### Source text

This plant also produces a massive root system for a stem plant. Lots of
healthy white roots.

It's very pretty when doing well. Kind of like a miniature, bright red Ammania with undulating leaves. I think it has a lot of potential for small planted aquariums. Maybe when planted aquarium horticulture continues to be more refined, it'll become more popular.

It's a shame that it is so slow to recover from stunting. It is the ultimate indicator plant.

Carlos


----------



## SCMurphy (Jan 28, 2004)

I'd rather have a common crypt than ANY stem plant, but I'm fickle like that. If it wasn't for Ghazanfar starting to dump stems on me when he got bored I probably wouldn't have any.

This is how I coddle plants, I put some of the plant in every aqaurium I have. The aquarium that it keeps growing in is the one it stays in. There isn't another thing that I do after setting the tank up that could be remotely associated with coddling. I might be nice and move the other stems or rosettes to the tank that it is fairing well in, but I'm more likely to leave everything where it is. I think all my tanks get an equal portion of inattention.

I don't think this plant will ever have _Ammania gracilis_ sized leaves in an aquarium but the red is very deep and intense. Looking through my emails, I've had it since October 2003, I've had _A. gracilis_ and _Nesaea pedicillata_ since April 2003. The _N. pedicilata_ was mixed in the bag of _A. gracilis_ and I recently figured out why that stand of green _Ammania_ never grew red leaves. I had slowly seperated the big red leaf stems from the small green leaf stems while trimming this summer. I guess growing _N. pedicilata_ must not be too hard, I did it without even knowing I had it.


----------



## Error (Apr 16, 2004)

I had the most success with this plant when I was running a non-CO2 setup with about 2.2wpg and a soil substrate. It grew about as fast as Anubias, and it was more brown than red, but it most definitely grew.

The new leaves that it put out were shaped the same way as the ones on the plant when it arrives, but they were a little smaller.


----------



## Robert Hudson (Feb 5, 2004)

I said this on my forum where you posted the same question, but I do not see what is wrong with the plant other than the fact I see some algae on the leaves. What in the picture is supposed to be wrong with the plant? I don't have any experience with this plant so I guess I don't know what it is supposed to look like.


----------



## Momotaro (Feb 17, 2004)

This is a real "mystery" plant to me.

Jay and I both picked some up at our LFS. The fellow at that shop seems to grow the plant quite well in a plain Flourite substrate, with a good amount of MH light over it (I am not sure how much). I believe all he does is dose with Flourish, nothing else. His plant has good color, and grows and multiplies, but the leaves themselves are stunted, in my opinion. They are short and round. The whole plant survives in the shop's aquarium, but it does not thrive.

[Saved data entries]
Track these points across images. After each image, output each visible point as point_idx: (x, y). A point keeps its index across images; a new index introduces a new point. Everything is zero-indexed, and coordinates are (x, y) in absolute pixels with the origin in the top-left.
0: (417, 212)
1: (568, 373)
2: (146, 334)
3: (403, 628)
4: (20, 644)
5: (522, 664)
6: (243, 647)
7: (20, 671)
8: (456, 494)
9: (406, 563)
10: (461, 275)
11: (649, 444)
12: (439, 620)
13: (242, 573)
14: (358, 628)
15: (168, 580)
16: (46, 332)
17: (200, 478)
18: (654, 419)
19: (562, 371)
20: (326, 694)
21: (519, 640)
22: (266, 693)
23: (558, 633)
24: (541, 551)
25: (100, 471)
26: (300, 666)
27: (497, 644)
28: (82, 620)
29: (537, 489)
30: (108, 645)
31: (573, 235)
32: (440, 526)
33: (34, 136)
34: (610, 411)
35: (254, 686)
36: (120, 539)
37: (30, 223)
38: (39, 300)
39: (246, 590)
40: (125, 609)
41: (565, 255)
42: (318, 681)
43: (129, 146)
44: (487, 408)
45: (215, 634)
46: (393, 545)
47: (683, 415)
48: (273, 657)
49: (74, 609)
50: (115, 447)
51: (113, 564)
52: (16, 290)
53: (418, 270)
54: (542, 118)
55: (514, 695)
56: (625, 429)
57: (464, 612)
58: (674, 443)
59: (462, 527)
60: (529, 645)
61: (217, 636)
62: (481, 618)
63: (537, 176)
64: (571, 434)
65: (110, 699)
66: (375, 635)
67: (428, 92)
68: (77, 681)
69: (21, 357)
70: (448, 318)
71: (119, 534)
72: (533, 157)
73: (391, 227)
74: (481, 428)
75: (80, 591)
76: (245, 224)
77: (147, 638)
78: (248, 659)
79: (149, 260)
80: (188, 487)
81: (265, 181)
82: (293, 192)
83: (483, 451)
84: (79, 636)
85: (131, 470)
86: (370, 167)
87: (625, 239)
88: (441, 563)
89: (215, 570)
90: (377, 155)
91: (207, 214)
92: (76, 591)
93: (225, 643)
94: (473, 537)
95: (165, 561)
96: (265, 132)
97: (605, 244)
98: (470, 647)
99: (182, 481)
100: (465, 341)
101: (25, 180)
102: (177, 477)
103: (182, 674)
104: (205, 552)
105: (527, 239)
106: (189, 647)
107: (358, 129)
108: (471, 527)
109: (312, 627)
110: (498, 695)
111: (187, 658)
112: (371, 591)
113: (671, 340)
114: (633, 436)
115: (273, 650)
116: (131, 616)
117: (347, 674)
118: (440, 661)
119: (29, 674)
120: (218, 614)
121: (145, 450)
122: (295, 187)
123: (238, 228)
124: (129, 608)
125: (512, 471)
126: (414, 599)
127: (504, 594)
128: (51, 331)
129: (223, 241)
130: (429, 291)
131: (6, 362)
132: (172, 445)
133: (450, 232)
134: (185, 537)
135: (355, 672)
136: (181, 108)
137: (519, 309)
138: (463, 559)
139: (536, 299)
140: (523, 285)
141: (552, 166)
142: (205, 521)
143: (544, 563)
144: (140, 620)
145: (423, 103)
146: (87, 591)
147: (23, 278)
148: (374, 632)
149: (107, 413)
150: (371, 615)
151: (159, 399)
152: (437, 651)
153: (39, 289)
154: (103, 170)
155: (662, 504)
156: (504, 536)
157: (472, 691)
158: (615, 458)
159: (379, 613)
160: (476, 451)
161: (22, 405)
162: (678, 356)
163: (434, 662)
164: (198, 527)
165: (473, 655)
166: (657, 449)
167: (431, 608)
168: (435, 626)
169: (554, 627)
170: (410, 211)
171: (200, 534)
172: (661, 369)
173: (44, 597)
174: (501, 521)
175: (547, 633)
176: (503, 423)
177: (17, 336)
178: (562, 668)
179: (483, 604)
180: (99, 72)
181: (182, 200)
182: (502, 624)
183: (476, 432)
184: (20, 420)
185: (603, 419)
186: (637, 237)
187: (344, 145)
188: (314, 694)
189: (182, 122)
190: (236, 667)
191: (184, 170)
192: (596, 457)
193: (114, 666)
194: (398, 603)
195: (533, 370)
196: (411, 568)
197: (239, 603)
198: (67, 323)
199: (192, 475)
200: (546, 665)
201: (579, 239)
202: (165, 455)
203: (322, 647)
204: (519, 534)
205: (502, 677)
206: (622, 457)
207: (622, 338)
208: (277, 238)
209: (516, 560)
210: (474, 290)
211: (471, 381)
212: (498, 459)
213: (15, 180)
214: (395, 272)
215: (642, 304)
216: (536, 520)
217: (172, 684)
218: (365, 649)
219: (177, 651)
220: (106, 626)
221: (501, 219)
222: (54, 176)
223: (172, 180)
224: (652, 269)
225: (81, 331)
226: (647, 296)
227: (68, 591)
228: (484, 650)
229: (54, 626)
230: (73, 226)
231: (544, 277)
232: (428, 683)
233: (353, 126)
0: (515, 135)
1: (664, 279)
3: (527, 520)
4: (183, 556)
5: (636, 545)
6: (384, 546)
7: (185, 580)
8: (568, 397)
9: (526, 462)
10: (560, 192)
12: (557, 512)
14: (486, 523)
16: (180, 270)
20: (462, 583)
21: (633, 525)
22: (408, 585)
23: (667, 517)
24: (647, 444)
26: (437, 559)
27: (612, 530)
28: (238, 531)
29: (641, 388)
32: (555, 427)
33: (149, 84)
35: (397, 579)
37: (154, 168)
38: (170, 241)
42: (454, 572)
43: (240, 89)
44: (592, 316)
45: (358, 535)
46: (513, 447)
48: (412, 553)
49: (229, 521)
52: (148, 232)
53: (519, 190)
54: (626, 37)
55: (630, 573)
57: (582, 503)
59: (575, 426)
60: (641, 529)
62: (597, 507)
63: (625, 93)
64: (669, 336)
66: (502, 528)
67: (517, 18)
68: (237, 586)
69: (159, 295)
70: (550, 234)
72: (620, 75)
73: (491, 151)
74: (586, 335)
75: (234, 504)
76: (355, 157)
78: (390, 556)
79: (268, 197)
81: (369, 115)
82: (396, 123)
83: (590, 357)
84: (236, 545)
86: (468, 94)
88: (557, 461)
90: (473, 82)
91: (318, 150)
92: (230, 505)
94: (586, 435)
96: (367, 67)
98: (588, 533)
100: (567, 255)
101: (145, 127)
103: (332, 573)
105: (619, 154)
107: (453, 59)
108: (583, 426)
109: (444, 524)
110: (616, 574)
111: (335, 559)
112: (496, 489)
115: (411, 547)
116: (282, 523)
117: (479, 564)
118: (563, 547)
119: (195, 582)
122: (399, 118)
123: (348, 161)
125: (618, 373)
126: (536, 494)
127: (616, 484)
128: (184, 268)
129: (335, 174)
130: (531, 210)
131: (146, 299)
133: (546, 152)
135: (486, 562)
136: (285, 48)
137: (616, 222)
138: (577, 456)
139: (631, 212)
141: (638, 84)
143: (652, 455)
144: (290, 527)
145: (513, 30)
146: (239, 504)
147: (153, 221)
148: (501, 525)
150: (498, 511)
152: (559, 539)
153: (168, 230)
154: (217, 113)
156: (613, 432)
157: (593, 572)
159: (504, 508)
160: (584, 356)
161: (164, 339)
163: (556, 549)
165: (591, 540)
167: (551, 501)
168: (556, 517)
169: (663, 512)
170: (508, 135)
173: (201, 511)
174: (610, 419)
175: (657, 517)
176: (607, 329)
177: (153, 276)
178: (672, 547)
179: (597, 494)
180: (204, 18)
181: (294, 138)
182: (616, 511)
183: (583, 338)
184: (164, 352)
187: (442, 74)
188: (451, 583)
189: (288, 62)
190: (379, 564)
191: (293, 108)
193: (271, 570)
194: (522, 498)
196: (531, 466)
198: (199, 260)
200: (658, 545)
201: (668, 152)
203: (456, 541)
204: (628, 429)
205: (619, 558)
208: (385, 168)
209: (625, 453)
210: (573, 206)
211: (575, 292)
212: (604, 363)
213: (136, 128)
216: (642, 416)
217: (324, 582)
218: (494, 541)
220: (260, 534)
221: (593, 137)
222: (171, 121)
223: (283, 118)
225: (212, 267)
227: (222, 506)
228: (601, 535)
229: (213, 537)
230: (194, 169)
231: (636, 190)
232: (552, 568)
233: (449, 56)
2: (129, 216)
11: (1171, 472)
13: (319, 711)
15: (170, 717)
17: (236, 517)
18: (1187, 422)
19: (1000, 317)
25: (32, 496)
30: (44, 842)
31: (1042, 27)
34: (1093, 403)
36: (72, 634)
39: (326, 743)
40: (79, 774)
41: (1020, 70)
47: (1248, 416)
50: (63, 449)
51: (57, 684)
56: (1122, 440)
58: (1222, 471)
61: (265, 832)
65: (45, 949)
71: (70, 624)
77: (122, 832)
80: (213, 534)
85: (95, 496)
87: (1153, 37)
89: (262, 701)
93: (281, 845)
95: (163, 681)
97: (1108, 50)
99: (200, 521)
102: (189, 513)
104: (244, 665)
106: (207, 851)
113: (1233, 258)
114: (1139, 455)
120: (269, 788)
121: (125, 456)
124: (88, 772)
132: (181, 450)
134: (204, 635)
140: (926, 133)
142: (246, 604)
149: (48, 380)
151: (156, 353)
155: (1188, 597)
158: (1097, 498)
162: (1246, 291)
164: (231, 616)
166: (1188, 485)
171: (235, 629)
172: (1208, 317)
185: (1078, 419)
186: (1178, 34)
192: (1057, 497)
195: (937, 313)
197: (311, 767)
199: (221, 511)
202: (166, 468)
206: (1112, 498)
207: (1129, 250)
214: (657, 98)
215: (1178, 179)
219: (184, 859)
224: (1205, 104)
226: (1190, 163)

### Work to be completed
Continue the forum thread about growing the red aquarium stem plant from the point where it stops.

### Result
The plants I took home did well for a while. I never got that rich, pinky color, but the leaves were a gorgeous, long billowy green. You wouldn't think it was the same plant I had originally purchased. Again, the plant did well for a while at a CO2 level of 15ppm, 3WPG 10:1 , NO3O4. Then it just tired out. Tips became stunted and growth stopped. The new shoots on the stunted plant also did well for a while, and then they stunted.

Mike


----------



## Momotaro (Feb 17, 2004)

This is a real "mystery" plant to me.

Jay and I both picked some up at our LFS. The fellow at that shop seems to grow the plant quite well in a plain Flourite substrate, with a good amount of MH light over it (I am not sure how much). I believe all he does is dose with Flourish, nothing else. His plant has good color, and grows and multiplies, but the leaves themselves are stunted, in my opinion. They are short and round. The whole plant survives in the shop's aquarium, but it does not thrive.

The plants I took home did well for a while. I never got that rich, pinky color, but the leaves were a gorgeous, long billowy green. You wouldn't think it was the same plant I had originally purchased. Again, the plant did well for a while at a CO2 level of 15ppm, 3WPG 10:1 , NO3O4. Then it just tired out. Tips became stunted and growth stopped. The new shoots on the stunted plant also did well for a while, and then they stunted.

Mike


----------



## defdac (May 10, 2004)

Robert Hudson said:


> What in the picture is supposed to be wrong with the plant?


The red arrow up to the left. Totally distorted leaves. Compare the distorted levaes to the ones below the top.



> I don't have any experience with this plant so I guess I don't know what it is supposed to look like.


This good:
http://194.236.255.117/defblog/picture/1509.html
This is bad:
http://194.236.255.117/defblog/picture/1518.html


----------



## plantbrain (Jan 23, 2004)

Well when you have a nice size batch of this plant all from cuttings from your own tank after a couple of years, you let me know.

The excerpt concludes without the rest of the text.